Zanin é amigo de Lula e advogou para ele em processos da Lava Jato, mas também tem um histórico de atuação como representante jurídico de grandes empresas e de outros políticos.

A proximidade com o presidente levantou críticas à indicação entre opositores e em círculos do mundo jurídico, mas o advogado tem a aprovação de ministros do STF e de grande parcela de políticos.

Ao longo da semana passada, o indicado de Lula fez um périplo pelos gabinetes do Senado para se aproximar dos parlamentares e angariar apoio mesmo entre evangélicos e opositores do atual governo.

No último dia 15, o senador Veneziano Vital do Rego (MDB-PB) leu seu relatório sobre a indicação de Zanin, e afirmou que o advogado atende aos pré-requisitos para ocupar a vaga.

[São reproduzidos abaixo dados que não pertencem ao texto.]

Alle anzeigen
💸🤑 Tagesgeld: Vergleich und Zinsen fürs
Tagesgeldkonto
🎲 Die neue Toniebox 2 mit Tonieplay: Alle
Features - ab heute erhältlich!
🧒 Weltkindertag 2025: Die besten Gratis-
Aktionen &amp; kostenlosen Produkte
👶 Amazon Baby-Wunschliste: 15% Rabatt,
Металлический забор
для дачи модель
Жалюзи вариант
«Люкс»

Veneziano ressaltou os artigos publicados e a carreira dele de 25 anos como advogado empresarial, internacional, na área de comunicação e eleitoral, além da "construção e manutenção de nossa jurisprudência constitucional, por meio da subscrição de várias Reclamações Constitucionais, a fim de velar pela autoridade das decisões da Suprema Corte".

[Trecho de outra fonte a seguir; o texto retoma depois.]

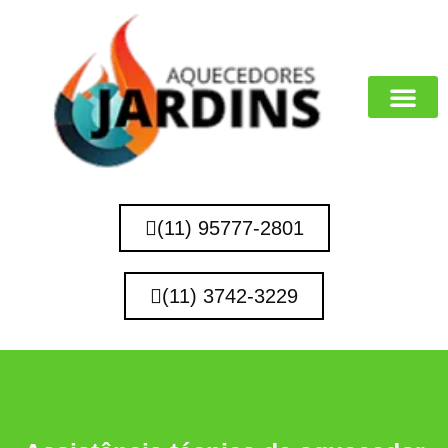
MARCAS QUE 
(11) 95777-2801
(11) 3742-3229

A imagem de um garantista convicto conquistada nos embates com o Moro e outros integrantes da Lava Jato é um dos principais fatores que deixaram o governo Lula otimista para a aprovação fácil de Zanin no Senado.

Com parte dos senadores investigados e outra parte em busca de blindagem para evitar problemas judiciais, a avaliação é que a postura jurídica de observar com atenção o respeito às garantias dos investigados terá grande peso no voto da maioria dos parlamentares.

Na articulação para ser aprovado, o advogado contou com a ajuda de ministros do STF que têm boa relação com o mundo político, como Gilmar Mendes e Alexandre de Moraes, e até dos indicados do ex-presidente Jair Bolsonaro (PL) para a corte, como Kassio Nunes Marques e André Mendonça.